Das Programm NumberOCR wurde entwickelt um Ziffern verschiedener Schriftarten zu erkennen. In den letzten Jahren wurden einige Websites mit einem Zugangsschutz für Bots ausgerüstet, dies wird über eine Grafik erreicht, welche Buchstaben oder Zahlen, teilweise auch beides enthält. Durch die Verwendung verschiedenster Schriftarten wird eine Erkennung durch Bots umgangen, selbst der Mensch hat oft Probleme die Zeichen zu erkennen. Dies war die Inspiration für dieses PlugIn, welches die Erkennung der Ziffern ermöglichen soll. Eine automatische Zeichentrennung ist leider noch nicht implementiert, daher gibt es die Möglichkeit die Zeichen selbst zu trennen. Das PlugIn NumberOCR besteht aus mehreren Bereichen.

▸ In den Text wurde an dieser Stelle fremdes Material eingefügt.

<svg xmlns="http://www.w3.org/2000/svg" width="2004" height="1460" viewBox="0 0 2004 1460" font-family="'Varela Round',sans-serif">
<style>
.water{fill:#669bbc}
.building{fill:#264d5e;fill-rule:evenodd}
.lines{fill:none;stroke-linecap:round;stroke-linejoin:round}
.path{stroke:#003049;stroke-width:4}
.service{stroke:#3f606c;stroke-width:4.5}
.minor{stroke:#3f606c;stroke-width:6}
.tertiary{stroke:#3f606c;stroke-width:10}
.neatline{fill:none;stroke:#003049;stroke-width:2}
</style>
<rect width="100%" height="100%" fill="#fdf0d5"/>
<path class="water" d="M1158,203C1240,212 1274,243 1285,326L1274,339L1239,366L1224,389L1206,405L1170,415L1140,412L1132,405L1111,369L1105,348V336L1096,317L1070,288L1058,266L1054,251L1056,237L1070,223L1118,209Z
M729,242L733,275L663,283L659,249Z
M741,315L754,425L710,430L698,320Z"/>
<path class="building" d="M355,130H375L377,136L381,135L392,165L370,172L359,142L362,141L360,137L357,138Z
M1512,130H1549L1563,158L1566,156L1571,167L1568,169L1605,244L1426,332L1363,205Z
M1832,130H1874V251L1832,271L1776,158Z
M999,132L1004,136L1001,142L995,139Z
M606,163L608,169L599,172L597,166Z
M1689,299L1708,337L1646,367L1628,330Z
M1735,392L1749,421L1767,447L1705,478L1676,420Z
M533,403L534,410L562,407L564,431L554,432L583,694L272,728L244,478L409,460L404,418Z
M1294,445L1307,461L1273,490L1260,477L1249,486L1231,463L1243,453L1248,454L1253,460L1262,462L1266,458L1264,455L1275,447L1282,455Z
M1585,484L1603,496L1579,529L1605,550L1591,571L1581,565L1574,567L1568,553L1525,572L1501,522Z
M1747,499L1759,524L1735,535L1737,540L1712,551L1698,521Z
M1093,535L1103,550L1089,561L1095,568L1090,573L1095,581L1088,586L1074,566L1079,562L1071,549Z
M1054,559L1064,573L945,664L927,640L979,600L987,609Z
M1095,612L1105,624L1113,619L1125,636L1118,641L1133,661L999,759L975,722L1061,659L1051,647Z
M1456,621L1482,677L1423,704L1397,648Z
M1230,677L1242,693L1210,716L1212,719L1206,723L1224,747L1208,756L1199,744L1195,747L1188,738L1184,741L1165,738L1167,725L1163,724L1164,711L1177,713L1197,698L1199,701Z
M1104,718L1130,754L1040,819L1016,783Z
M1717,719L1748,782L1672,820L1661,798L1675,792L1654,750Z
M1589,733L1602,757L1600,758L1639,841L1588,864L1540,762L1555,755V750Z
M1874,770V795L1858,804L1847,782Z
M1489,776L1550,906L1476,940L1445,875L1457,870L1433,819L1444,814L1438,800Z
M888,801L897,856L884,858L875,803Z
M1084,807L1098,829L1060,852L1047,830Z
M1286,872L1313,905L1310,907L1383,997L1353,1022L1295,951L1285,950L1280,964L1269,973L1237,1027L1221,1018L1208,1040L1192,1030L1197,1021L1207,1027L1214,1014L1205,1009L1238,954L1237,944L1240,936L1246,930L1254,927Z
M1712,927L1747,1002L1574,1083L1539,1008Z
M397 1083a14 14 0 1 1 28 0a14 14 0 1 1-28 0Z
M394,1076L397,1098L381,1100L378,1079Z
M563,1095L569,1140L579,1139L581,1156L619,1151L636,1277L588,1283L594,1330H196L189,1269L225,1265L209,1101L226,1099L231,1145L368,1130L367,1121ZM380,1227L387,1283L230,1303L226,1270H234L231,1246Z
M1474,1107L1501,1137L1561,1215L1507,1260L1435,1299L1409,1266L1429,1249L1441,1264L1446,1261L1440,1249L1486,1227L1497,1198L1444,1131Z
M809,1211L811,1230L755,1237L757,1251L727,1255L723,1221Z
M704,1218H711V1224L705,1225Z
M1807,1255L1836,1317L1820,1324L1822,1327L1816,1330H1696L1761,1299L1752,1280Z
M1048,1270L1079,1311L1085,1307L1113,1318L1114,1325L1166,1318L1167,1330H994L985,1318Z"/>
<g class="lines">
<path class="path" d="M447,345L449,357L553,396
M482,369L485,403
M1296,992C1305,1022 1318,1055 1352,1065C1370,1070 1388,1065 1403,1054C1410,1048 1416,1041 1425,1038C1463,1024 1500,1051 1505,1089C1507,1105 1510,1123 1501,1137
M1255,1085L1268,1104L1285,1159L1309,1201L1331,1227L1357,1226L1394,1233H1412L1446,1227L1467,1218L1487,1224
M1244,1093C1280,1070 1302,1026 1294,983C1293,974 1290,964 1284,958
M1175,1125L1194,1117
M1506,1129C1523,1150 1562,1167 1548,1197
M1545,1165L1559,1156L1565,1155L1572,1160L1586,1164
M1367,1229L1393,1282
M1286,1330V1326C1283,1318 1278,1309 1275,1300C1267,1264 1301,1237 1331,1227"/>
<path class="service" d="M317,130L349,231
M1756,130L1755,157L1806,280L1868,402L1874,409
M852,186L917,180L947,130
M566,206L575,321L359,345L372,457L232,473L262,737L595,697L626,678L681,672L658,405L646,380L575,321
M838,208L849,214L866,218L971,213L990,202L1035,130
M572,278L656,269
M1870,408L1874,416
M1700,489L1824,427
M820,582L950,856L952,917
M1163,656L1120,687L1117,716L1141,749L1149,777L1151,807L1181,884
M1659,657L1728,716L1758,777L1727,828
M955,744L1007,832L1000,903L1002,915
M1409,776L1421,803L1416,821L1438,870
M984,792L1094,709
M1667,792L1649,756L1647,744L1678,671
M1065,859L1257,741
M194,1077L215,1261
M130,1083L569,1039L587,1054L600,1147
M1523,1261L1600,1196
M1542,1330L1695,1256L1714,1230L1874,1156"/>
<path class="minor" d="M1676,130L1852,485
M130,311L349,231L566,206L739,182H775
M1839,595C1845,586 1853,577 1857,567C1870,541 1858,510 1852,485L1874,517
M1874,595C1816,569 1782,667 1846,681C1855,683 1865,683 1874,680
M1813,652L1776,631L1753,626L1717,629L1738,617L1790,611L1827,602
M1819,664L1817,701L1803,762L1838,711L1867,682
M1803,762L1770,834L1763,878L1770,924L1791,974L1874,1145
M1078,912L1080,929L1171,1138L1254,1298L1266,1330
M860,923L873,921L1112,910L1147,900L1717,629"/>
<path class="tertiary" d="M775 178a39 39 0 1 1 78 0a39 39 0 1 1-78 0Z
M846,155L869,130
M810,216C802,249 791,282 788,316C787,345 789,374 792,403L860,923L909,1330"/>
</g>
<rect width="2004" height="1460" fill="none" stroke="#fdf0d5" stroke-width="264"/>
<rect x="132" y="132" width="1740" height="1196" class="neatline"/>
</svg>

Im linken oberen Bereich befinden sich die Buttons zum öffnen eines Verzeichnisses, in welchem sich die zu Erkennenden Bilder befinden, sowie zum Invertieren des Bildes, Leeren des Anzeigebereiches und zum Auffinden der Randpixel der Zahl. Darunter befinden sich vier Schieberegler, mit denen Sie die vier Grenzen (oben, unten, links und rechts) der Ziffern einstellen können. Die rechte Seite unterteilt sich in den Anzeigebereich der Zahl, sowie 6 Anzeigeelementen für die getrennten Ziffern und den Ausgabebereich, wo das Ergebnis ausgegeben wird. Links und rechts des Anzeigebereiches sind Buttons zum Wechseln des Bildes positioniert. Die Buttons darunter sorgen für die Übertragung des markierten Bereiches in das darunter befindliche Anzeigeelement. Der Inhalt des markierten Bildausschnittes wird dabei auf eine Größe von 5x7 Pixel heruntergerechnet.